Some requirements of the upgrade

No interruption of service

Our group service (GWS), a RESTful API using Grouper's API as a back-end, is a core service at the UW. It is involved in a great many computer-computer and user-computer interactions---all day and night. We se about 200,000 - 300,000 queries per day, mid-quarter. More than that around the quarter breaks. Even during the night there are no hours with fewer than several thousand hits. Maybe 5% of these are updates.

So a first requirement was that this service is not to be interrupted.

New database

Our DBAs have been after us for some time to move to postgres version 9. It has some abilities that really benefit their operations.
Our sysadmins have been after us for some time to move our database off old hardward and onto new, virtual systems.
So this migration seemed like a good opportunity to accomplish both those tasks as well.

Steps in the upgrade

Update software

Updating our own code to work with the 2.1.2 API was not difficult, as the new API is mostly compatible with 1.6. Mostly we had to deal with the new requirement that subject lookups need a session. There is supposedly a setting, "subjects.startRootSessionIfOneIsntStarted=true", that defeats the new rule, but I found it not effective.
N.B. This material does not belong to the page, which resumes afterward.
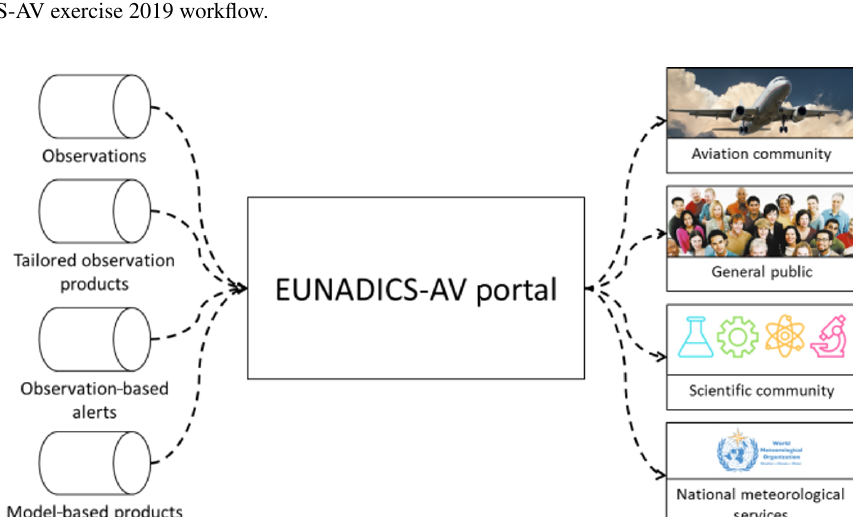
Figure 3. EUNADICS-AV exercise 2019 workflow.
Since that setting seemed like a temporary shortcut anyway, we fixed our code to always have sessions.

Couple of minor items:

  1. tomcat7 uses 'DeployTask' instead of 'InstallTask' in build.xml
  2. database updates in hooks don't complete unless "ddlutils.use.nestedTransactions = true"

Update database

This was the bigger problem. Our tests found a couple of problems with the upgrade procedures:

  1. usdu() didn't populate the new member fields due to a bug in the subject classes. This is fixed in the most recent grouper release I think.
  2. The database operations take a long time. Just dumping the database and loading it into the new system took 45 minutes.
  3. I've never much liked the "stop service, make bunch of hard to undo changes, start service, hope it works" upgrade method for any service.

Enter clustered group systems

For some time I've imagined clustering independent group systems, using messaging to keep them all in agreement. Because our GWS service is RESTful the only things that need to be sent from one system to the other are resource representations. There are some difficulties to be solved before such a cluster could be put into general service, but even without those this method can provide an easy upgrade path:

  1. We have our existing, Grouper 1.6, group service (gws1)
  2. Create a new, Grouper 2.1.2, group service (gws2). New hardware, upgraded postgres, updated code.
  3. Set up a message queue (aws1) that sends updates from gws1 to gws2
  4. Set up a message queue (aws2) that sends updates from gws2 to gws1
  5. Start the aws1 sender, and the aws2 sender
  6. Dump gws1 and load it into gws2, start gws2
  7. Start the aws1 receiver (on gws2). This brings gws2 up to date with gws1.
  8. Start the aws2 receiver (on gws1). This brings gws1 up to date with any changes made on gws2.

Now we have two independent, mutually up-to-date GWS systems. The production GWS web service is itself a cluster, so each member can be dropped from the cluster, upgraded and connected to gws2, and put back into the cluster. During this migration some users will be on gws1 and some on gws2. When it's completed all our users will be on the upgraded service (gws2), without ever knowing they had moved.

Summary

Our upgrade pretty much went as outlined in the previous step. At the end we took the old system (gws1) out of service and retired its hardware.

The cluster approach shows promise as a means to a very scalable and resilient groups service. We'll be looking into this.